Politische Gefangene aus Kaliningrad wegen deutscher Fahne verurteilt — aber noch im Gerichtssaal freigelassen

Die drei Männer, die sich seit März 2014 wegen des Hissens der deutschen Fahne auf einem FSB-Gebäude in Kaliningrad in Haft befanden, wurden zwar wegen „Rowdytums“ verurteilt, allerdings nur zu Haftstrafen in der Länge der bereits verbüßten Untersuchungshaft. Ihr Protest hatte sich gegen die russische Annexion der Krim gerichtet. Während der Gerichtsverhandlung stellte sich heraus, dass der 92-jährige Veteran, vom dem der FSB behauptet hatte, er sei ‚beleidigt‘ worden, nicht wusste, dass es sich nicht um die Flagge des Dritten Reiches gehandelt hatte. Außerdem war dieses angebliche „Opfer“ nicht der einzige Zeuge, bei dem nicht ganz klar wurde, welche Fahne denn so „beleidigend“ gewesen sein soll.
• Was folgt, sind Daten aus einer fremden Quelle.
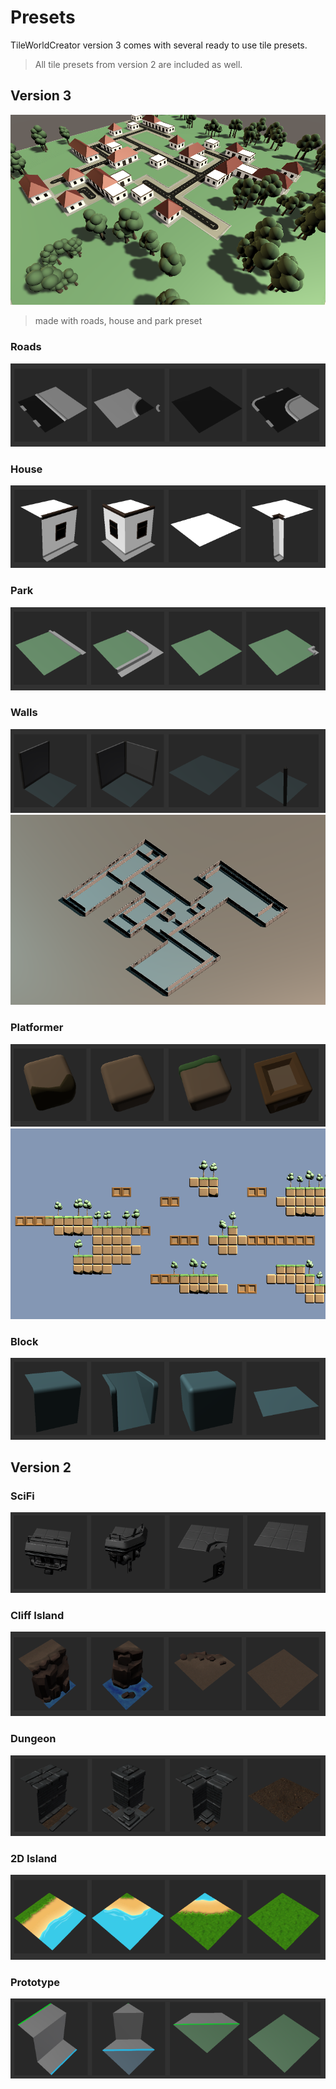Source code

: # Presets

TileWorldCreator version 3 comes with several ready to use tile presets.  
> All tile presets from version 2 are included as well.  

## Version 3

![city](img/city_01.png)  
> made with roads, house and park preset  

### Roads
![roadPreset](img/roadPreset.png)  

### House
![housePreset](img/housePreset.png)  

### Park
![parkPreset](img/parkPreset.png)  

### Walls
![wallsPreset](img/wallsPreset.png)  
![walls](img/walls_01.png)  

### Platformer
![platformerPreset](img/platformerPreset.png)  
![platformer](img/platformer_01.png)  

### Block
![blockPreset](img/blockPreset.png)  


## Version 2
### SciFi
![scifiPreset](img/scifiPreset.png)  

### Cliff Island
![cliffIsland](img/cliffIslandPreset.png)  

### Dungeon
![dungeonPreset](img/dungeonPreset.png)  

### 2D Island
![2dIslandPreset](img/2DIslandPreset.png)  

### Prototype
![prototypePreset](img/prototypePreset.png)  

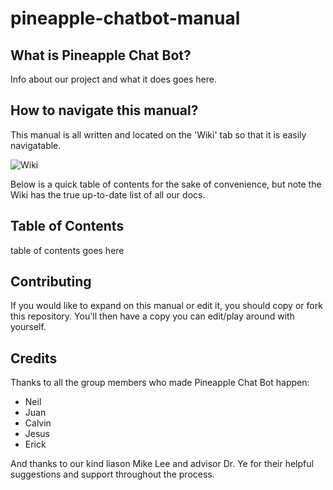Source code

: # pineapple-chatbot-manual

## What is Pineapple Chat Bot?
Info about our project and what it does goes here.

## How to navigate this manual?
This manual is all written and located on the 'Wiki' tab so that it is easily navigatable.

![Wiki](https://i.imgur.com/JWiTSDH.png)

Below is a quick table of contents for the sake of convenience, but note the Wiki has the true up-to-date list of all our docs.

## Table of Contents
table of contents goes here

## Contributing
If you would like to expand on this manual or edit it, you should copy or fork this repository. You'll then have a copy you can edit/play around with yourself.

## Credits
Thanks to all the group members who made Pineapple Chat Bot happen:
* Neil 
* Juan
* Calvin
* Jesus
* Erick

And thanks to our kind liason Mike Lee and advisor Dr. Ye for their helpful suggestions and support throughout the process.
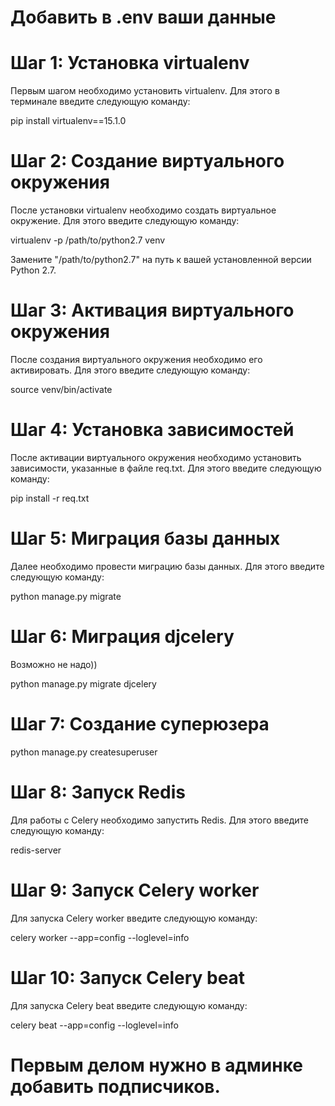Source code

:# Добавить в .env ваши данные

# Шаг 1: Установка virtualenv

Первым шагом необходимо установить virtualenv. Для этого в терминале введите следующую команду:


pip install virtualenv==15.1.0


# Шаг 2: Создание виртуального окружения

После установки virtualenv необходимо создать виртуальное окружение. Для этого введите следующую команду:


virtualenv -p /path/to/python2.7 venv


Замените "/path/to/python2.7" на путь к вашей установленной версии Python 2.7.

# Шаг 3: Активация виртуального окружения

После создания виртуального окружения необходимо его активировать. Для этого введите следующую команду:


source venv/bin/activate


# Шаг 4: Установка зависимостей

После активации виртуального окружения необходимо установить зависимости, указанные в файле req.txt. Для этого введите следующую команду:


pip install -r req.txt


# Шаг 5: Миграция базы данных

Далее необходимо провести миграцию базы данных. Для этого введите следующую команду:


python manage.py migrate


# Шаг 6: Миграция djcelery

Возможно не надо))


python manage.py migrate djcelery


# Шаг 7: Создание суперюзера
python manage.py createsuperuser


# Шаг 8: Запуск Redis

Для работы с Celery необходимо запустить Redis. Для этого введите следующую команду:


redis-server


# Шаг 9: Запуск Celery worker

Для запуска Celery worker введите следующую команду:


celery worker --app=config --loglevel=info


# Шаг 10: Запуск Celery beat

Для запуска Celery beat введите следующую команду:


celery beat --app=config --loglevel=info


# Первым делом нужно в админке добавить подписчиков.
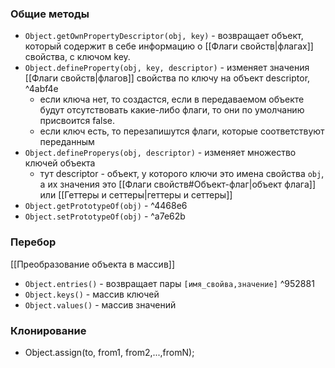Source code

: ### Общие методы

- `Object.getOwnPropertyDescriptor(obj, key)` - возвращает объект, который содержит в себе информацию о [[Флаги свойств|флагах]] свойства, с ключом key.
- `Object.defineProperty(obj, key, descriptor)` - изменяет значения [[Флаги свойств|флагов]] свойства по ключу на объект descriptor,  ^4abf4e
	- если ключа нет, то создастся, если в передаваемом объекте будут отсутствовать какие-либо флаги, то они по умолчанию присвоится false.
	- если ключ есть, то перезапишутся флаги, которые соответствуют переданным
- `Object.defineProperys(obj, descriptor)` - изменяет множество ключей объекта
	- тут descriptor - объект, у которого ключи это имена свойства `obj`, а их значения это [[Флаги свойств#Объект-флаг|объект  флага]] или [[Геттеры и сеттеры|геттеры и сеттеры]]
- `Object.getPrototypeOf(obj)` - ^4468e6
- `Object.setPrototypeOf(obj)` - ^a7e62b



### Перебор

[[Преобразование объекта в массив]]
- `Object.entries()` - возвращает пары `[имя_свойва,значение]` ^952881
- `Object.keys()` - массив ключей
- `Object.values()` - массив значений




### Клонирование
- Object.assign(to, from1, from2,...,fromN);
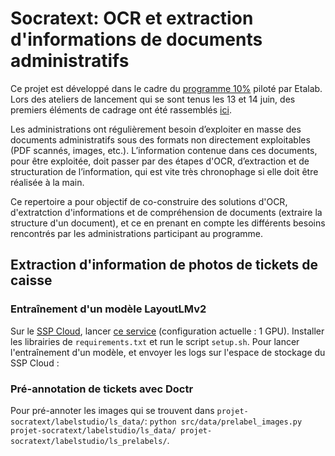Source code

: # Socratext: OCR et extraction d'informations de documents administratifs 

Ce projet est développé dans le cadre du [programme 10%](https://10pourcent.etalab.studio/) piloté par Etalab. 
Lors des ateliers de lancement qui se sont tenus les 13 et 14 juin, des premiers éléments de cadrage ont été rassemblés [ici](https://github.com/etalab-ia/programme10pourcent/wiki/Ateliers-OCR-et-extraction-d'informations-%C3%A0-partir-de-documents-administratifs).

Les administrations ont régulièrement besoin d’exploiter en masse des documents administratifs sous des formats non directement exploitables (PDF scannés, images, etc.). L’information contenue dans ces documents, pour être exploitée, doit passer par des étapes d'OCR, d’extraction et de structuration de l’information, qui est vite très chronophage si elle doit être réalisée à la main. 

Ce repertoire a pour objectif de co-construire des solutions d'OCR, d'extratction d'informations et de compréhension de documents (extraire la structure d'un document), et ce en prenant en compte les différents besoins rencontrés par les administrations participant au programme. 

## Extraction d'information de photos de tickets de caisse

### Entraînement d'un modèle LayoutLMv2

Sur le [SSP Cloud](https://datalab.sspcloud.fr/home), lancer [ce service](https://datalab.sspcloud.fr/launcher/ide/vscode-python-gpu?autoLaunch=true&security.allowlist.enabled=false&service.image.pullPolicy=«Always»&onyxia.friendlyName=«vscode-python-gpu-pull») (configuration actuelle : 1 GPU). Installer les librairies de `requirements.txt` et run le script `setup.sh`. Pour lancer l'entraînement d'un modèle, et envoyer les logs sur l'espace de stockage du SSP Cloud :

### Pré-annotation de tickets avec Doctr

Pour pré-annoter les images qui se trouvent dans `projet-socratext/labelstudio/ls_data/`: `python src/data/prelabel_images.py projet-socratext/labelstudio/ls_data/ projet-socratext/labelstudio/ls_prelabels/`.


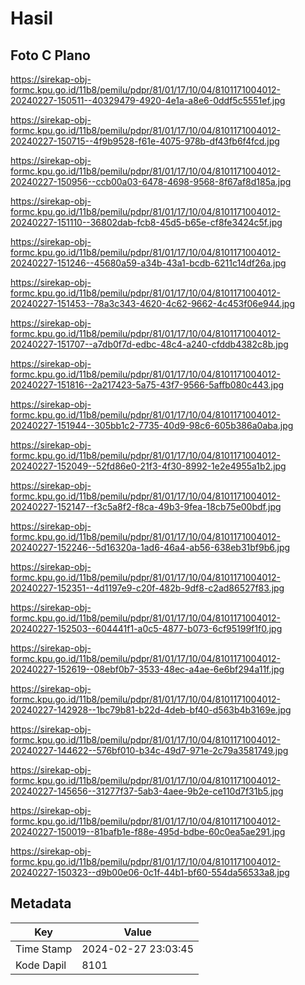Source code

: # Hasil

## Foto C Plano

https://sirekap-obj-formc.kpu.go.id/11b8/pemilu/pdpr/81/01/17/10/04/8101171004012-20240227-150511--40329479-4920-4e1a-a8e6-0ddf5c5551ef.jpg

https://sirekap-obj-formc.kpu.go.id/11b8/pemilu/pdpr/81/01/17/10/04/8101171004012-20240227-150715--4f9b9528-f61e-4075-978b-df43fb6f4fcd.jpg

https://sirekap-obj-formc.kpu.go.id/11b8/pemilu/pdpr/81/01/17/10/04/8101171004012-20240227-150956--ccb00a03-6478-4698-9568-8f67af8d185a.jpg

https://sirekap-obj-formc.kpu.go.id/11b8/pemilu/pdpr/81/01/17/10/04/8101171004012-20240227-151110--36802dab-fcb8-45d5-b65e-cf8fe3424c5f.jpg

https://sirekap-obj-formc.kpu.go.id/11b8/pemilu/pdpr/81/01/17/10/04/8101171004012-20240227-151246--45680a59-a34b-43a1-bcdb-6211c14df26a.jpg

https://sirekap-obj-formc.kpu.go.id/11b8/pemilu/pdpr/81/01/17/10/04/8101171004012-20240227-151453--78a3c343-4620-4c62-9662-4c453f06e944.jpg

https://sirekap-obj-formc.kpu.go.id/11b8/pemilu/pdpr/81/01/17/10/04/8101171004012-20240227-151707--a7db0f7d-edbc-48c4-a240-cfddb4382c8b.jpg

https://sirekap-obj-formc.kpu.go.id/11b8/pemilu/pdpr/81/01/17/10/04/8101171004012-20240227-151816--2a217423-5a75-43f7-9566-5affb080c443.jpg

https://sirekap-obj-formc.kpu.go.id/11b8/pemilu/pdpr/81/01/17/10/04/8101171004012-20240227-151944--305bb1c2-7735-40d9-98c6-605b386a0aba.jpg

https://sirekap-obj-formc.kpu.go.id/11b8/pemilu/pdpr/81/01/17/10/04/8101171004012-20240227-152049--52fd86e0-21f3-4f30-8992-1e2e4955a1b2.jpg

https://sirekap-obj-formc.kpu.go.id/11b8/pemilu/pdpr/81/01/17/10/04/8101171004012-20240227-152147--f3c5a8f2-f8ca-49b3-9fea-18cb75e00bdf.jpg

https://sirekap-obj-formc.kpu.go.id/11b8/pemilu/pdpr/81/01/17/10/04/8101171004012-20240227-152246--5d16320a-1ad6-46a4-ab56-638eb31bf9b6.jpg

https://sirekap-obj-formc.kpu.go.id/11b8/pemilu/pdpr/81/01/17/10/04/8101171004012-20240227-152351--4d1197e9-c20f-482b-9df8-c2ad86527f83.jpg

https://sirekap-obj-formc.kpu.go.id/11b8/pemilu/pdpr/81/01/17/10/04/8101171004012-20240227-152503--604441f1-a0c5-4877-b073-6cf95199f1f0.jpg

https://sirekap-obj-formc.kpu.go.id/11b8/pemilu/pdpr/81/01/17/10/04/8101171004012-20240227-152619--08ebf0b7-3533-48ec-a4ae-6e6bf294a11f.jpg

https://sirekap-obj-formc.kpu.go.id/11b8/pemilu/pdpr/81/01/17/10/04/8101171004012-20240227-142928--1bc79b81-b22d-4deb-bf40-d563b4b3169e.jpg

https://sirekap-obj-formc.kpu.go.id/11b8/pemilu/pdpr/81/01/17/10/04/8101171004012-20240227-144622--576bf010-b34c-49d7-971e-2c79a3581749.jpg

https://sirekap-obj-formc.kpu.go.id/11b8/pemilu/pdpr/81/01/17/10/04/8101171004012-20240227-145656--31277f37-5ab3-4aee-9b2e-ce110d7f31b5.jpg

https://sirekap-obj-formc.kpu.go.id/11b8/pemilu/pdpr/81/01/17/10/04/8101171004012-20240227-150019--81bafb1e-f88e-495d-bdbe-60c0ea5ae291.jpg

https://sirekap-obj-formc.kpu.go.id/11b8/pemilu/pdpr/81/01/17/10/04/8101171004012-20240227-150323--d9b00e06-0c1f-44b1-bf60-554da56533a8.jpg


## Metadata

| Key        | Value               |
| ---------- | ------------------- |
| Time Stamp | 2024-02-27 23:03:45 |
| Kode Dapil | 8101                |



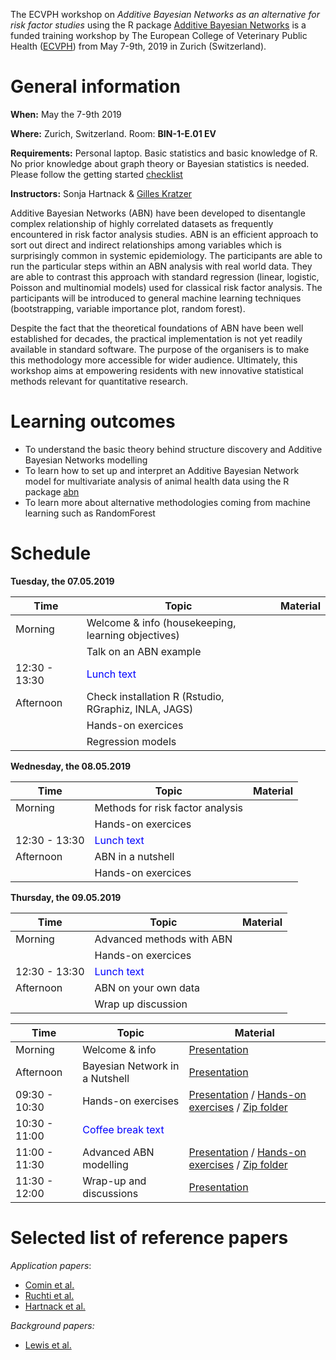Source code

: 
The ECVPH workshop on *Additive Bayesian Networks as an alternative for risk factor studies* using the R package [Additive Bayesian Networks](https://cran.r-project.org/package=abn) is a funded training workshop by The European College of Veterinary Public Health ([ECVPH](https://ecvph.org/meetings-events/ecvph-residents-workshop-abn-modeling)) from May 7-9th, 2019 in Zurich (Switzerland).

# General information

**When:** May the 7-9th 2019

**Where:** Zurich, Switzerland. Room: **BIN-1-E.01 EV**

**Requirements:** Personal laptop. Basic statistics and basic knowledge of R. No prior knowledge about graph theory or Bayesian statistics is needed. Please follow the getting started [checklist](getting_started.md)

**Instructors:** Sonja Hartnack & [Gilles Kratzer](https://gilleskratzer.netlify.com/)

Additive Bayesian Networks (ABN) have been developed to disentangle complex relationship of highly correlated datasets as frequently encountered in risk factor analysis studies. ABN is an efficient approach to sort out direct and indirect relationships among variables which is surprisingly common in systemic epidemiology. The participants are able to run the particular steps within an ABN analysis with real world data. They are able to contrast this approach with standard regression (linear, logistic, Poisson and multinomial models) used for classical risk factor analysis. The participants will be introduced to general machine learning techniques (bootstrapping, variable importance plot, random forest).

Despite the fact that the theoretical foundations of ABN have been well established for decades, the practical implementation is not yet readily available in standard software. The purpose of the organisers is to make this methodology more accessible for wider audience. Ultimately, this workshop aims at empowering residents with new innovative statistical methods relevant for quantitative research.

# Learning outcomes

- To understand the basic theory behind structure discovery and Additive Bayesian
Networks modelling
- To learn how to set up and interpret an Additive Bayesian Network model for
multivariate analysis of animal health data using the R package [abn](https://cran.r-project.org/package=abn)
- To learn more about alternative methodologies coming from machine learning such as RandomForest

# Schedule

**Tuesday, the 07.05.2019**

| Time         | Topic                          | Material|
|--------------|--------------------------------|---------|
| Morning      | Welcome & info (housekeeping, learning objectives)||
|              | Talk on an ABN example         |         |
| 12:30 - 13:30| <span style="color:blue"> Lunch text</span> ||
| Afternoon    | Check installation R (Rstudio, RGraphiz, INLA, JAGS)||
|         | Hands-on exercices ||
|              | Regression models        |         |

**Wednesday, the 08.05.2019**

| Time         | Topic                          | Material|
|--------------|--------------------------------|---------|
| Morning      | Methods for risk factor analysis||
|              | Hands-on exercices         |         |
| 12:30 - 13:30| <span style="color:blue"> Lunch text</span> ||
| Afternoon    | ABN in a nutshell |         |
|              | Hands-on exercices          |         |



**Thursday, the 09.05.2019**

| Time         | Topic                          | Material|
|--------------|--------------------------------|---------|
| Morning      | Advanced methods with ABN||
|              | Hands-on exercices         |         |
| 12:30 - 13:30| <span style="color:blue"> Lunch text</span> ||
| Afternoon    | ABN on your own data |         |
|              | Wrap up discussion                               |         |



| Time         | Topic                          | Material|
|--------------|--------------------------------|---------|
| Morning      | Welcome & info                 | [Presentation](source/Presentations/Workshop_schedule.pdf)|
| Afternoon    | Bayesian Network in a Nutshell | [Presentation](source/Presentations/gk_intro.pdf)|
| 09:30 - 10:30| Hands-on exercises              | [Presentation](source/Presentations/Hands-on_exercise.pdf) / [Hands-on exercises](Excercise_SVEPM.html) / [Zip folder](source/Material/HO1.zip)|
| 10:30 - 11:00| <span style="color:blue"> Coffee break text</span> ||
| 11:00 - 11:30| Advanced ABN modelling|[Presentation](source/Presentations/gk_advance.pdf) / [Hands-on exercises](Excercise_advances.html) / [Zip folder](source/Material/HO2.zip)|
| 11:30 - 12:00| Wrap-up and discussions | [Presentation](source/Presentations/Discussion.pdf) |

#  Selected list of reference papers

*Application papers*:
- [Comin et al.](https://www.sciencedirect.com/science/article/pii/S0167587718304665?via%3Dihub#kwd0010)
- [Ruchti et al.](https://www.sciencedirect.com/science/article/pii/S0167587718306159?via%3Dihub)
- [Hartnack et al.](https://bmcvetres.biomedcentral.com/articles/10.1186/s12917-016-0649-0)

*Background papers:*
- [Lewis et al.](https://ete-online.biomedcentral.com/articles/10.1186/1742-7622-10-4)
Die drei Männer, die sich seit März 2014 wegen des Hissens der deutschen Fahne auf einem FSB-Gebäude in Kaliningrad in Haft befanden, wurden zwar wegen „Rowdytums“ verurteilt, allerdings nur zu Haftstrafen in der Länge der bereits verbüßten Untersuchungshaft. Ihr Protest hatte sich gegen die russische Annexion der Krim gerichtet. Während der Gerichtsverhandlung stellte sich heraus, dass der 92-jährige Veteran, vom dem der FSB behauptet hatte, er sei ‚beleidigt‘ worden, nicht wusste, dass es sich nicht um die Flagge des Dritten Reiches gehandelt hatte. Außerdem war dieses angebliche „Opfer“ nicht der einzige Zeuge, bei dem nicht ganz klar wurde, welche Fahne denn so „beleidigend“ gewesen sein soll.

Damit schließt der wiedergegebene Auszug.